Behavior: Transact 4–6x/week, typically on trusted offline routes.

Motivation: Ease of payment, trust in shopkeeper, and local familiarity.

Why they matter: They influence merchant adoption. Driving loyalty here unlocks two-sided network effects (consumer ↔ merchant).


4. The “Promo Hunter”

Who they are: Deal-savvy users who install and uninstall apps based on the juiciest offer of the month.

Behavior: Transact heavily during campaigns, then churn until the next big deal.

Motivation: Cashback, rewards, and referral bonuses — nothing else matters.

Why they matter: Great for short-term boosts (e.g. festive campaigns). A well-gamified loyalty program could extend retention.


5. The “First-Time UPI User”

Who they are: Students and digital newcomers just starting to explore UPI payments and mobile wallets.

Behavior: Low frequency now (1–2x/month), but high curiosity. Mostly peer-to-peer and recharges.

Motivation: Simplicity, social proof, and visible incentives like scratch cards.

Why they matter: They’re at the beginning of their digital payment journey. Hook them early, and you can build long-term loyalty.

Target Segment for Our Loyalty Strategy:

We’ll focus on The “Chai & Recharge” User

Why?

  • Millions of semi-urban and Gen Z users transacting 1–3x/week.
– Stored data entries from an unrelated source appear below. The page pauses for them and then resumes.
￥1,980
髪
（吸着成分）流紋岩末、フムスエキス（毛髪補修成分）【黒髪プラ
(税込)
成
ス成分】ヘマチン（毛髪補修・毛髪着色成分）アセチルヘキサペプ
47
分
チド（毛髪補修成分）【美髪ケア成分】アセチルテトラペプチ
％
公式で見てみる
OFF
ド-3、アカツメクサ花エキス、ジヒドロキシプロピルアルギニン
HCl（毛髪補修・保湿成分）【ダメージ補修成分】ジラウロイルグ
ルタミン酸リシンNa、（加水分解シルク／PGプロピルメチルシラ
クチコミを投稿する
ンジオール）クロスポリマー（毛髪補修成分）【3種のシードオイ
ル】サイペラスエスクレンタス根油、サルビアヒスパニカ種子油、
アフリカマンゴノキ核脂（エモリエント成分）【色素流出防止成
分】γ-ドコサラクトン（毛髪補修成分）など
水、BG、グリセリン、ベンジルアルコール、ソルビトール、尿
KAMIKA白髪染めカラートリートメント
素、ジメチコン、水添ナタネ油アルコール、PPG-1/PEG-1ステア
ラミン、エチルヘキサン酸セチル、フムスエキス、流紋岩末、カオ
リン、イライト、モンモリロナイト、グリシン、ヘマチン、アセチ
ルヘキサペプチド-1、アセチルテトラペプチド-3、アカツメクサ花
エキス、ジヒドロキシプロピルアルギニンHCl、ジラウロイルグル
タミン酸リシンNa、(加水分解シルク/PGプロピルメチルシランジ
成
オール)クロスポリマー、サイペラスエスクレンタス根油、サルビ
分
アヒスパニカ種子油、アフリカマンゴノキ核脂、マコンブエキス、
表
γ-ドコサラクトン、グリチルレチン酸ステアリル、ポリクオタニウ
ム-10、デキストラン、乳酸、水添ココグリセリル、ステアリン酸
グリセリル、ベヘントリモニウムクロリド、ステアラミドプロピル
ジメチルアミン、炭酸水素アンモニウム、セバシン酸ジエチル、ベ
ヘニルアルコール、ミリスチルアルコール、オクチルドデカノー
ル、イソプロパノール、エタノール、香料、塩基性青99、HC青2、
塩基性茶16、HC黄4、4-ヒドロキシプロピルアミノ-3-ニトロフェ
  • Extremely responsive to rewards, cashback, and gamification.

  • Daily chai, mobile recharges, commute fares — perfect for streaks and habit loops.
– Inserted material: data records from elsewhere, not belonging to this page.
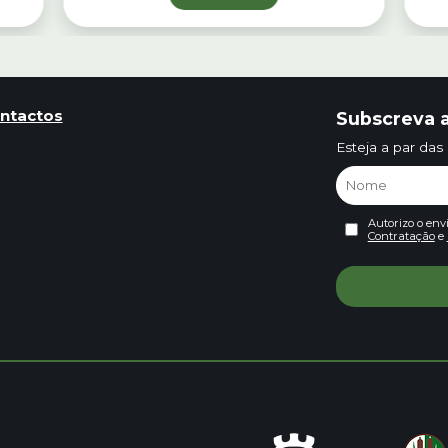
ntactos
Subscreva a
Esteja a par das
Autorizo o env
Contratação
e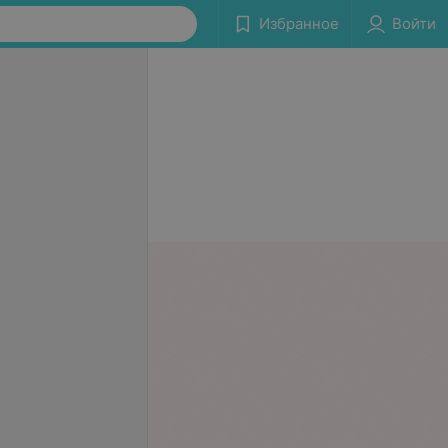
Избранное
Войти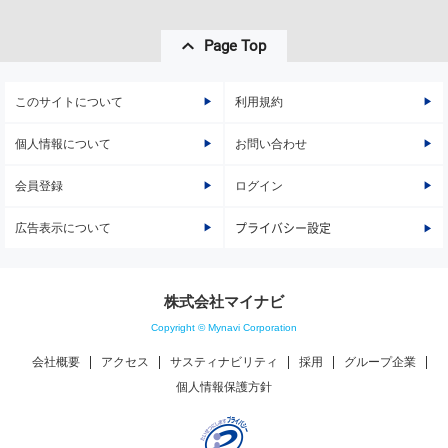
Page Top
このサイトについて
利用規約
個人情報について
お問い合わせ
会員登録
ログイン
広告表示について
プライバシー設定
株式会社マイナビ
Copyright © Mynavi Corporation
会社概要
アクセス
サスティナビリティ
採用
グループ企業
個人情報保護方針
  • Easy to influence and grow to 4–6x/week usage with small nudges.

  • Fast feedback loop, ideal for launching and testing loyalty mechanics at scale.

A small nudge here = millions of extra transactions weekly.
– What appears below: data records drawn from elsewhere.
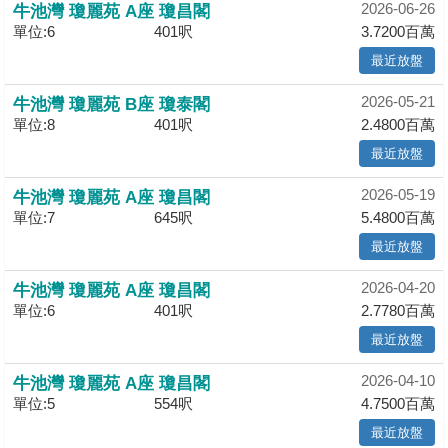
2026-06-26
牛池灣 瓊麗苑 A座 瓊昌閣
揭
單位:6
401呎
3.7200百萬
最近放盤
地
產
2026-05-21
牛池灣 瓊麗苑 B座 瓊泰閣
博
單位:8
401呎
2.4800百萬
客
最近放盤
地
2026-05-19
牛池灣 瓊麗苑 A座 瓊昌閣
產
單位:7
645呎
5.4800百萬
新
最近放盤
聞
2026-04-20
牛池灣 瓊麗苑 A座 瓊昌閣
單位:6
401呎
2.7780百萬
數
據
最近放盤
公
2026-04-10
牛池灣 瓊麗苑 A座 瓊昌閣
佈
單位:5
554呎
4.7500百萬
置
最近放盤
Step 5: List & Prioritize Their Pain Points

Now that we know who we’re targeting, let’s understand why they’re not loyal — and what opportunities we can uncover.

Let’s break this down for our target segments:

  • Casual UPI users often miss out on rewards because the system lacks predictable patterns or feedback loops, making incentives feel random and unreliable, which leads to lower motivation and app loyalty.

  • There is no clear way to track progress/benefits from frequent micro-payments, so users feel their repeated usage isn’t acknowledged or rewarded, reducing emotional connection to the app.

  • GPay offers limited contextual nudges (like reminders before a monthly recharge), making it easy for users to fall out of habit and switch to competing apps offering time-bound cashback or deals.

  • Small-value transactions (₹10–₹500) rarely unlock exciting rewards, which demotivates value-conscious users who expect every rupee to earn something back, especially in comparison to Paytm’s flashier scratch card mechanics.

  • The lack of a lightweight in-app community or peer leaderboard means users can’t see how their behavior compares to friends, missing an opportunity for gamified social proof and friendly competition to boost engagement.

  • Existing reward formats like scratch cards feel transactional and repetitive, offering no long-term progression or personalization, which makes users disengage once the novelty wears off.

  • Users can’t set payment streak goals or automate frequent low-value tasks (like daily snacks or weekend phone top-ups), so every transaction feels standalone rather than part of a rewarding routine.

  • There’s no fun or engaging visual feedback tied to completing everyday payments, making the experience purely functional rather than delightfully habitual, which is key for sticky behavior in low-value users.

  • Offers are often generic and disconnected from real-world behavior (e.g., getting a fuel cashback while paying for grocery), which breaks relevance and reduces the perceived value of participating in promotions.

  • No clear place to see loyalty progress or rewards history within the app results in forgettable wins and no buildup of achievement, which prevents the formation of an emotional “I’m winning with GPay” narrative.